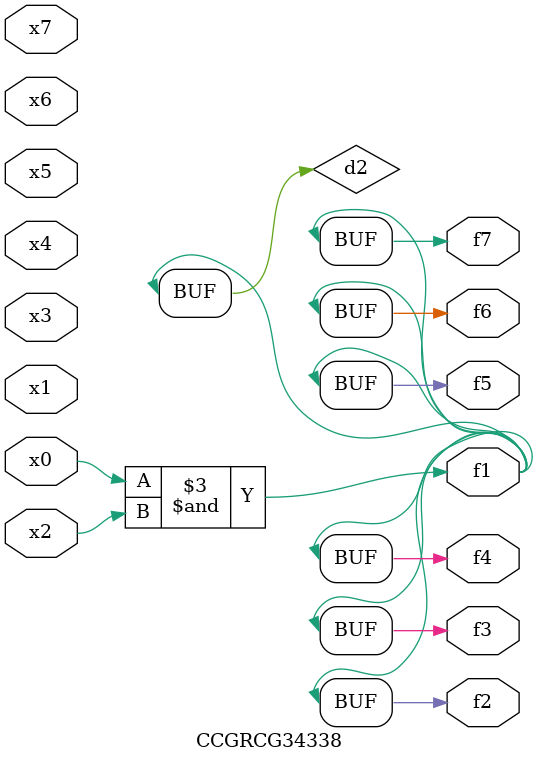
<source format=v>
module CCGRCG34338(
	input x0, x1, x2, x3, x4, x5, x6, x7,
	output f1, f2, f3, f4, f5, f6, f7
);

	wire d1, d2;

	nor (d1, x3, x6);
	and (d2, x0, x2);
	assign f1 = d2;
	assign f2 = d2;
	assign f3 = d2;
	assign f4 = d2;
	assign f5 = d2;
	assign f6 = d2;
	assign f7 = d2;
endmodule

</source>
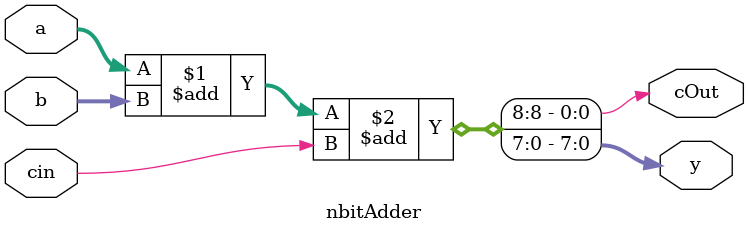
<source format=sv>
`timescale 1ns / 1ps

module nbitAdder #(
    parameter bits = 8
) (
    input logic [bits-1:0] a,
    input logic [bits-1:0] b,
    input logic cin,
    output logic [bits-1:0] y,
    output logic cOut
);


  assign {cOut, y} = a + b + cin ;



endmodule

</source>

------

▶ _Directions_
Exactly as written, reproduce the lines from the one containing "assign f6 = d2;" through the last line of the entries above, and leave every picture out.

▶ _Result below_
	assign f6 = d2;
	assign f7 = d2;
endmodule

</source>
<source format=sv>
`timescale 1ns / 1ps

module nbitAdder #(
    parameter bits = 8
) (
    input logic [bits-1:0] a,
    input logic [bits-1:0] b,
    input logic cin,
    output logic [bits-1:0] y,
    output logic cOut
);


  assign {cOut, y} = a + b + cin ;



endmodule

</source>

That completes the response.